CARTAGÈNE, Colombie – Les sujets de discussions n’ont peut-être pas plu à Stephen Harper et à Barack Obama, mais l’exclusion de Cuba et la guerre contre la drogue ont dominé les échanges entre les leaders des continents américains à l’ouverture du Sommet des Amériques.

L’hôte du sommet, le président colombien Juan Manuel Santos, a livré un discours franc lors duquel il a déclaré qu’il serait «inacceptable» d’organiser un autre sommet sans que Cuba ne soit présent.

L’adhésion de Cuba à l’Organisation des États américains (OEA) a été suspendue en 1962, et seuls le Canada et les États-Unis n’ont pas fait campagne en faveur de l’inclusion de la nation communiste à la table des discussions.

Selon M. Santos, l’isolement, l’embargo, l’indifférence, le fait de regarder ailleurs ne fonctionnent pas. Pour le président colombien, cette voie n’est plus acceptable dans le monde d’aujourd’hui. Il s’agirait plutôt, dit-il, d’un anachronisme qui ramène à la Guerre froide, une guerre qui a pourtant pris fin il y a plusieurs décennies.

Le secrétaire général de l’OEA s’est lui aussi exprimé en faveur de la tolérance et du dialogue. Au dire de Jose Maria Insulza, la démocratie progresse sur les continents américains et la meilleure façon de la renforcer est de mettre fin aux pressions externes, aux impositions et à l’exclusion.

M. Santos a également déclaré qu’il était temps de mettre de côté les «dogmes» du passé, et d’avoir une discussion candide sur la guerre contre la drogue. L’homme d’État, comme bien d’autres leaders de l’Amérique Latine, réclament une analyse de la politique de prohibition actuelle en comparaison avec une possible régulation et une décriminalisation.

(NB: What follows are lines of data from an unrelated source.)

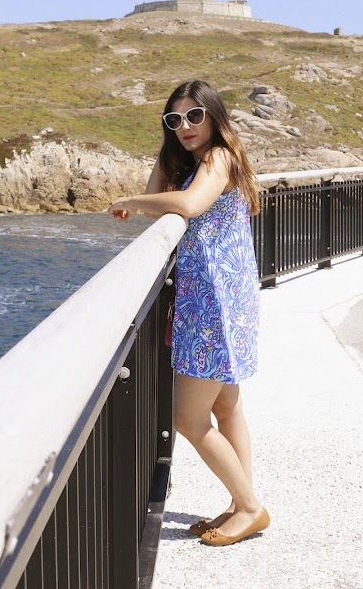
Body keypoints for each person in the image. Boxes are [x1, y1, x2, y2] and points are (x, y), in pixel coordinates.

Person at [109, 79, 269, 547]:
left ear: (214, 116)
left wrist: (130, 201)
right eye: (174, 119)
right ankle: (240, 505)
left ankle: (250, 508)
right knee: (226, 407)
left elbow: (188, 204)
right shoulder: (197, 160)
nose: (185, 126)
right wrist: (167, 151)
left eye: (194, 115)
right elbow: (159, 198)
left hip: (215, 302)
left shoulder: (219, 157)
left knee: (188, 418)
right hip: (216, 298)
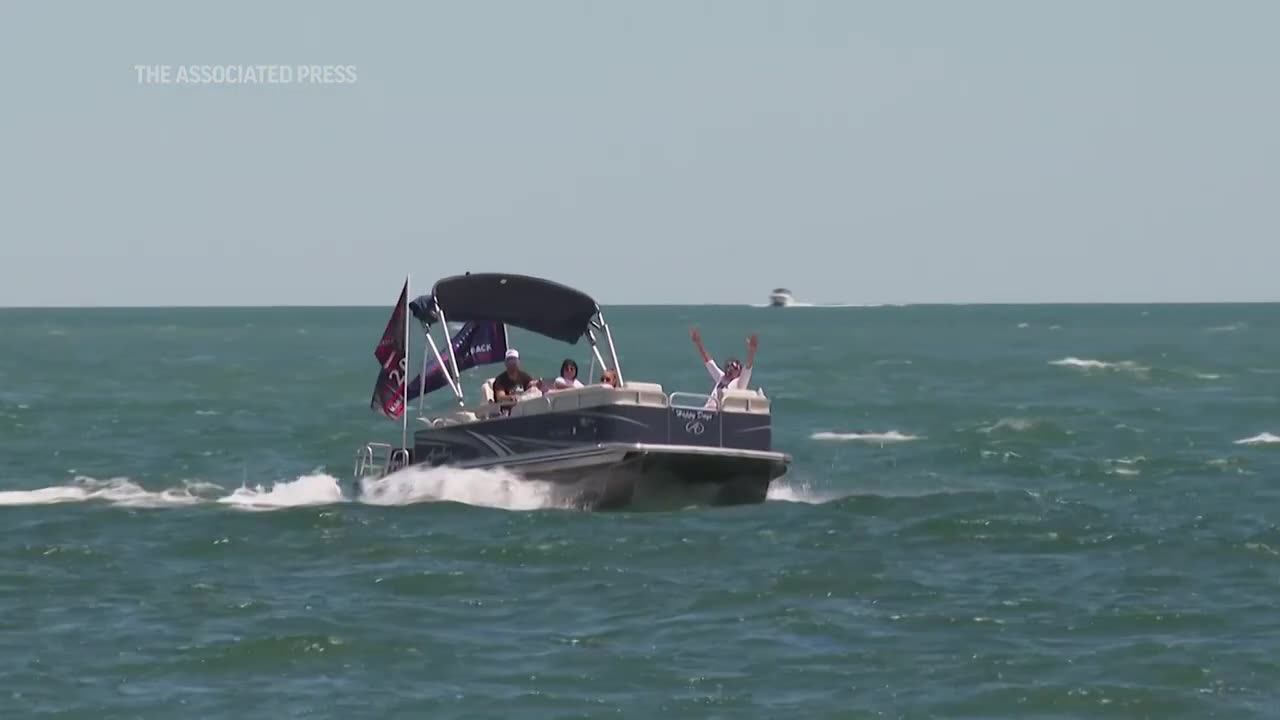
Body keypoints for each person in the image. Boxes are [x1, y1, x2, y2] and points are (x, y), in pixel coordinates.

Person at [690, 328, 757, 406]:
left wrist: (752, 351)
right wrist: (698, 342)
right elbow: (708, 361)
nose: (731, 370)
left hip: (722, 414)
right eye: (729, 367)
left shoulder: (739, 383)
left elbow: (748, 368)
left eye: (734, 368)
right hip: (707, 411)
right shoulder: (721, 377)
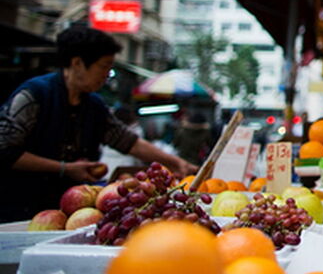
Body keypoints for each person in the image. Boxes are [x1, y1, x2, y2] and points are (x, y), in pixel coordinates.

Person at [0, 26, 199, 221]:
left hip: (71, 214)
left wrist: (175, 163)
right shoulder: (33, 95)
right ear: (77, 63)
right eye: (104, 66)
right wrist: (64, 168)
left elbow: (128, 141)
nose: (107, 74)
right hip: (19, 211)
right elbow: (5, 151)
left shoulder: (93, 105)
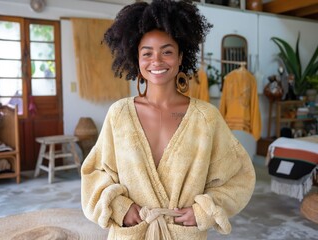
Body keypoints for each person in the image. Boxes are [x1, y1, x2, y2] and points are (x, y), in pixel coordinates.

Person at [81, 0, 256, 239]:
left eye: (167, 51)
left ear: (181, 56)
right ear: (136, 58)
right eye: (147, 53)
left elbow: (240, 175)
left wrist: (203, 211)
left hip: (183, 233)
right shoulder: (119, 114)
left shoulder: (206, 118)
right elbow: (94, 172)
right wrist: (120, 208)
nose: (157, 61)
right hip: (133, 232)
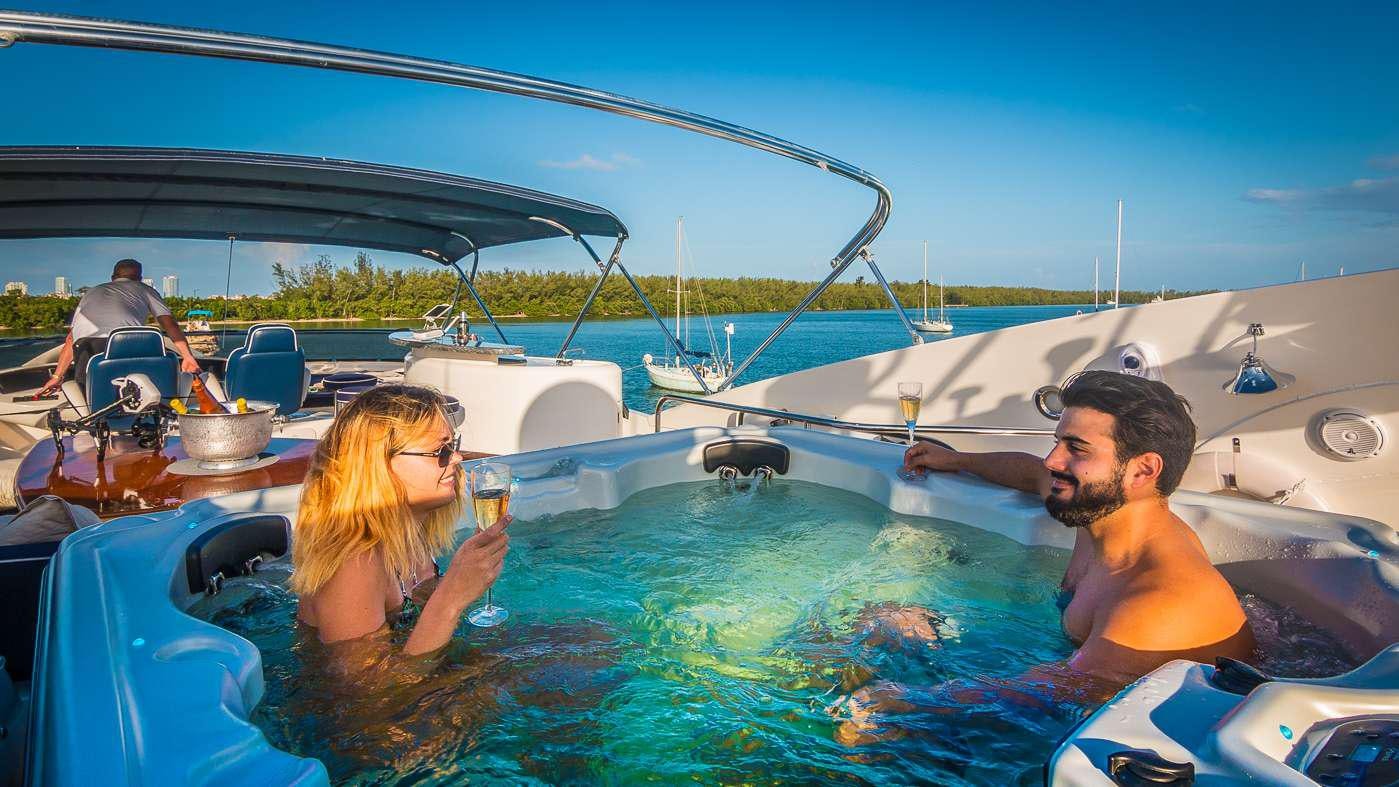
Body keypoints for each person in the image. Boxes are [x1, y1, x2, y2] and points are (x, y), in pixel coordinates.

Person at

La région, particulièrement l’Amérique Centrale et le Mexique, a souffert de la perte de dizaines de milliers de vies dans des violences reliées à la drogue.

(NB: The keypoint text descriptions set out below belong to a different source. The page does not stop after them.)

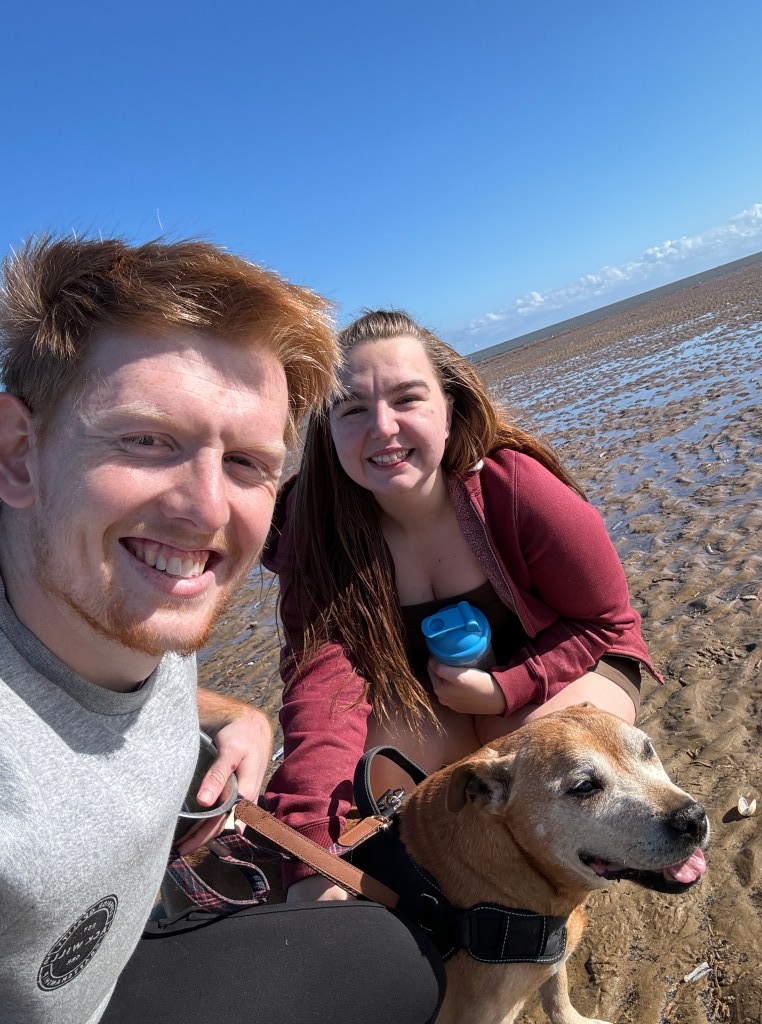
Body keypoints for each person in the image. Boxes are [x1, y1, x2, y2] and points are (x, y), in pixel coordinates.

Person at [0, 245, 444, 1024]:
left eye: (246, 461)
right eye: (147, 440)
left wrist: (233, 714)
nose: (206, 510)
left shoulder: (113, 587)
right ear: (18, 453)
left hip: (126, 955)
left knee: (394, 954)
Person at [262, 309, 662, 901]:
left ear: (450, 410)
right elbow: (322, 691)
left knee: (540, 763)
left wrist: (507, 688)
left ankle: (562, 898)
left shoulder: (515, 490)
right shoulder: (316, 534)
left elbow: (605, 620)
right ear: (328, 431)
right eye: (352, 409)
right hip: (427, 695)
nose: (383, 427)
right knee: (384, 778)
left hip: (572, 664)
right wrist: (308, 848)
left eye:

Le bureau du premier ministre Harper a déclaré que celui-ci n’envisageait pas de changements qui mettraient fin à la prohibition des drogues illégales.

Le point de vue latino-américain de plus en plus uni sur la question survient alors que le continent profite d’une croissance économique impressionnante dans un contexte de ralentissement mondial. Un nouveau regroupement de nations, la Communauté des pays de l’Amérique Latine et caraïbes (CELAC), comprend tous les pays des deux continents, à l’exception des États-Unis et du Canada. Le mot «égalité» revenait fréquemment, tandis que les leaders parlaient des relations dans la région.

Alors que le Sud se transforme, Stephen Harper entend bien en faire profiter le Canada. Le premier ministre profite du sommet pour présenter le Canada comme un endroit attirant pour les affaires et les investissements, ainsi que pour encourager les échanges commerciaux, particulièrement avec le Brésil, désormais la sixième plus importante économie de la planète.

M. Harper a ainsi annoncé samedi matin du financement pour une poignée d’initiatives dans les Amériques, y compris un nouveau projet «d’accès durable à l’énergie» de 9,55 millions $ sur six ans pour favoriser la planification énergétique, la réglementation et la responsabilité sociale des entreprises à travers la région.